[clas12_rgk] [EXTERNAL] Re: RG-K PASS1 cooking status

Francois-Xavier Girod fxgirod at jlab.org
Tue Aug 4 18:36:58 EDT 2020


Dear Nathan

No sorry if this is trivial, maybe it is just a matter of clicking three
buttons from the sci comp website which I do not know
I would like to see a graph of the number of CPU hours per day used by RGB
and RGK over the last month, I was personally never shown this after having
asked for it

And yes I understand that this appears like a joke because this information
should be trivial to retrieve, but that is the kind of information I have
been asking

Best regards
FX

On Wed, Aug 5, 2020 at 12:31 AM Nathan Baltzell <baltzell at jlab.org> wrote:

> surely you're joking
>
>
> On Aug 4, 2020, at 18:14, Francois-Xavier Girod <fxgirod at jlab.org> wrote:
>
> Dear Nathan
>
> Thank you for the answer
>
> > I'm not sure what exactly you're looking for, but there's a few ways to
> get information on previous and current JLab batch farm usage ...
>
> Ok let me be reiterate specifically: we were told that last week RGK
> received more computing hours than RGB, which I am not contesting. I am
> only asking for the direct evidence.
> This is relevant as it is the basis for the decision on computing
> resources allocations.
>
> Can we please see the number of CPU hours per day, received by RGB and
> RGK over the course of the last month?
>
> I would like to make this graph myself but I do not know how to retrieve
> it, and from the email you sent I am not readily able to do this
> I do not believe that "Usage -> Job History" or "Usage -> Usage Stat"
> allow me to perform this operation. Note that these link do contain the
> kind of information I want, but only for Hall B production vs say Hall D or
> theory for instance.

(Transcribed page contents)
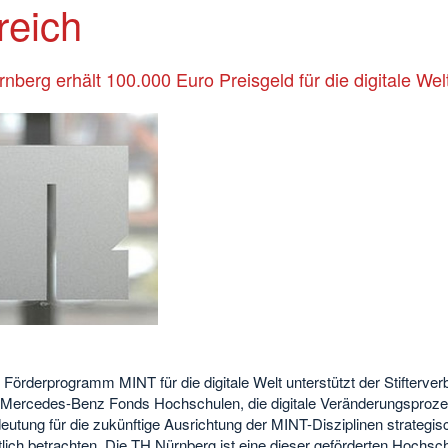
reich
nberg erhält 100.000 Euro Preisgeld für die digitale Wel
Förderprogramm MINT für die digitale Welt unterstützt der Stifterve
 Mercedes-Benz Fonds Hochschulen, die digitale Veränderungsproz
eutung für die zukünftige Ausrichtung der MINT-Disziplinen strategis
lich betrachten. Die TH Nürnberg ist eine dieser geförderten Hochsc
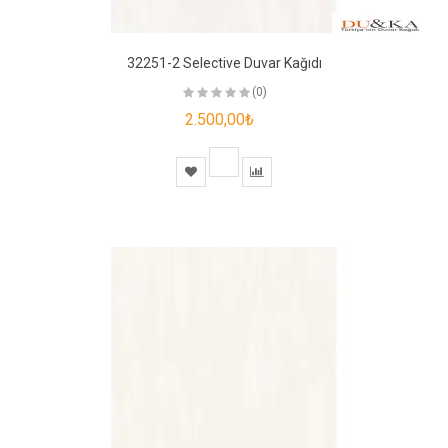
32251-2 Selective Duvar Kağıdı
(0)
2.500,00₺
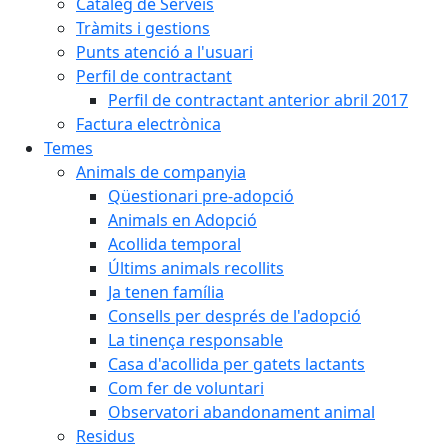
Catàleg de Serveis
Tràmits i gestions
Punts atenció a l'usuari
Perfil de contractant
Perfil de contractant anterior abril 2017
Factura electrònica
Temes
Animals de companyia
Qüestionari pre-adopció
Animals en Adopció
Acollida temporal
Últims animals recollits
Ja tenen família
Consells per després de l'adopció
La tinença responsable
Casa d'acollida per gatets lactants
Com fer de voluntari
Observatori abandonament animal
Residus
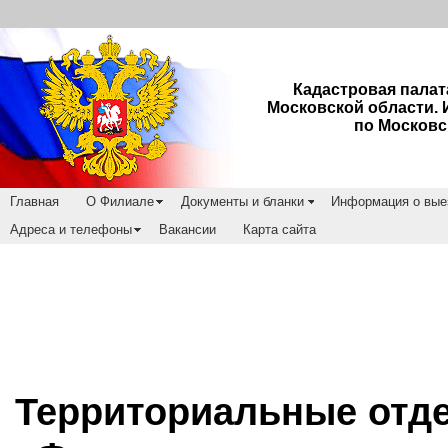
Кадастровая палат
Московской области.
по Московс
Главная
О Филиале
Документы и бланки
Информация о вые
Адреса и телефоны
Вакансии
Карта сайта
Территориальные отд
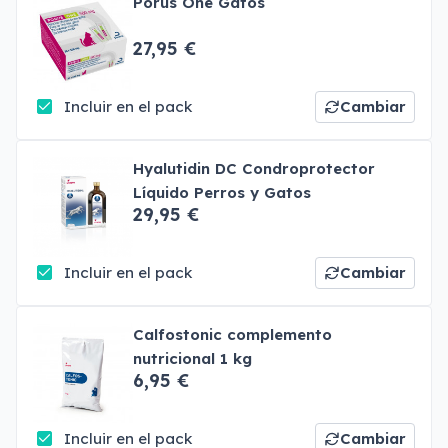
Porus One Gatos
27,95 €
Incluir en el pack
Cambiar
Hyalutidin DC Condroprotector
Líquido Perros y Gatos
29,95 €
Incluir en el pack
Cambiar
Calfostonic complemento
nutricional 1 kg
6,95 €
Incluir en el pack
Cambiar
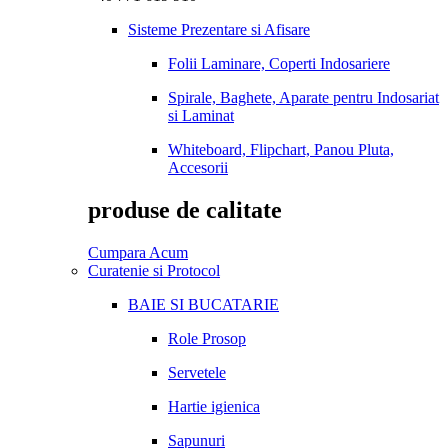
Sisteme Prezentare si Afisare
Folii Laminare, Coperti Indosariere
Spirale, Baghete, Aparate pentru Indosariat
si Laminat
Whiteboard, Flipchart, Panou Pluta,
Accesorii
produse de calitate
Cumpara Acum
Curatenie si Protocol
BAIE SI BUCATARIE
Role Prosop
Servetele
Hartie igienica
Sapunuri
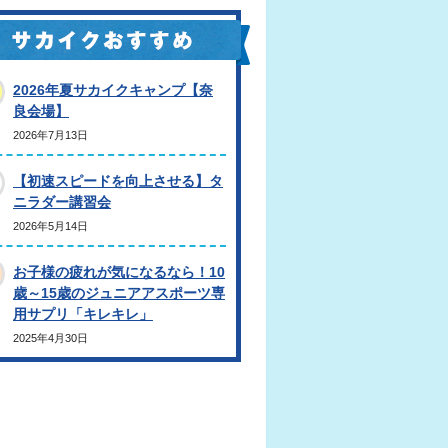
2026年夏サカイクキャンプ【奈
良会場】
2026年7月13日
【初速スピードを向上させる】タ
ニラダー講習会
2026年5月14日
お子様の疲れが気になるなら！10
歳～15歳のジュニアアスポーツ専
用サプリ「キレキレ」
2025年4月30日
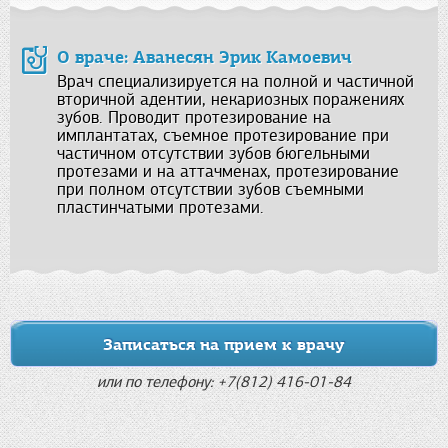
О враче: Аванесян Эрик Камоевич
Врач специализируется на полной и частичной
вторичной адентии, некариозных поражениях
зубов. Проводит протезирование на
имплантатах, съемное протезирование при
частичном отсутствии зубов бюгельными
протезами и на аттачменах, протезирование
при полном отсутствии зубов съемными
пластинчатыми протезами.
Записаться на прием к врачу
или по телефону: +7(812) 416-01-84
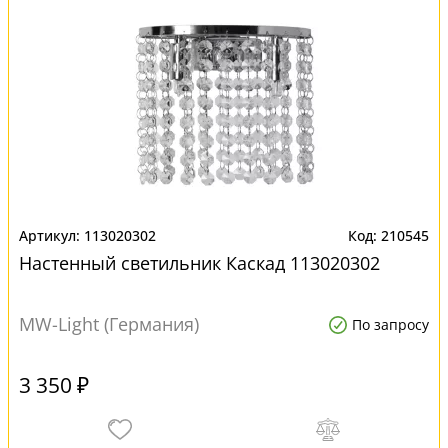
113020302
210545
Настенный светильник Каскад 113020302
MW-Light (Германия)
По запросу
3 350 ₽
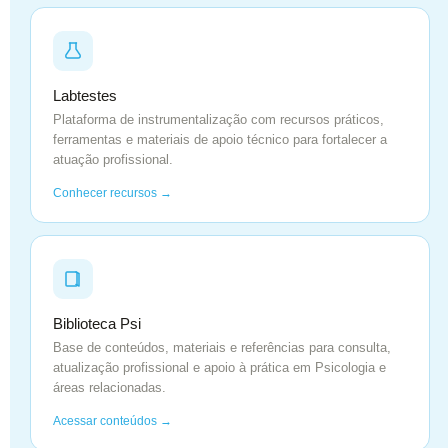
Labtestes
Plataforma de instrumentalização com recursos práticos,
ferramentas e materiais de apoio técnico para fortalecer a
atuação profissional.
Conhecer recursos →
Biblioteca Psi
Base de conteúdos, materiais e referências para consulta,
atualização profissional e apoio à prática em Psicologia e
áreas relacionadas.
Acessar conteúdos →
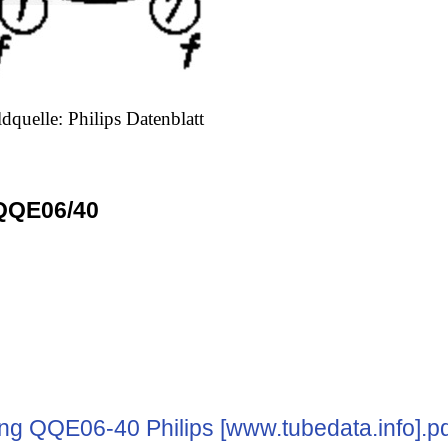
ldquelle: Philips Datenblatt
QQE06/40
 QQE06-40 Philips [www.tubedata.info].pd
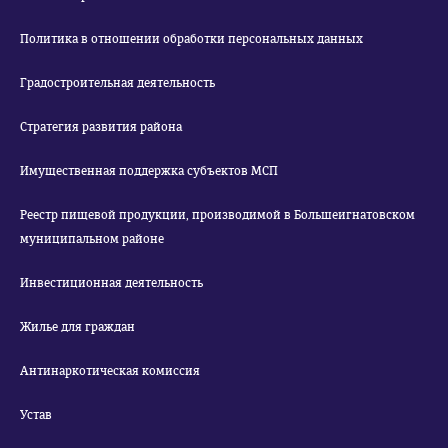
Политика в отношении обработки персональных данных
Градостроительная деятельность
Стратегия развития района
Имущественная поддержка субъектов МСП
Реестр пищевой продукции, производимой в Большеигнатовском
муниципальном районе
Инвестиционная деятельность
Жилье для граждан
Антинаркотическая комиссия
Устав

Exercise tasks
A) In the email thread about RG-K computing hours, what were the writers told about last week's computing hours?
B) Pick up the email thread about RG-K computing hours after its last line and keep writing it.

Outputs by task
A) They were told that RGK received more computing hours than RGB.

B)
>
> Best regards
> FX
>
> On Tue, Aug 4, 2020 at 11:51 PM Nathan Baltzell <baltzell at jlab.org> wrote:
>
>> Hello FX,
>>
>> I'm not sure what exactly you're looking for, but there's a few ways to
>> get information on previous and current JLab batch farm usage ...
>>
>> For web-based stuff, there's the "Usage" link and its "Job History" and
>> "Usage Stat" subitems at the top left of scicomp.jlab.org.  From there,
>> you can select date ranges and get core count timelines and integrated
>> summary tables and drill down the fairshare hierarchy of SLURM accounts and
>> their users.   There's also the "Slurm Info" subitem with more job-specific
>> metrics and also the tree fairshare settings and pie charts on usage.  For
>> info on the fairshare algorithm in use by JLab, see
>> https://slurm.schedmd.com/fair_tree.html, where currently the half-life
>> is 7 days.
>>
>> We also use some command-line tools we wrote, see "source
>> /group/clas12/packages/setup.(c)sh; module load workflow; slurm-status.py
>> -h", which uses the same backend as the "Job Query" at scicomp.jlab.org and
>> adds an integrated summary of cpu/wall/mem for the given query.
>>
>> And then you can also use raw SLURM commands (see "man slurm" for a list
>> of them, and then "man $CMD" for a given command), which might be best, but
>> I'm a bit less familiar with those and so far haven't really needed them
>> except for sshare/sinfo/pestat for live info and sbatch/srun for running
>> jobs.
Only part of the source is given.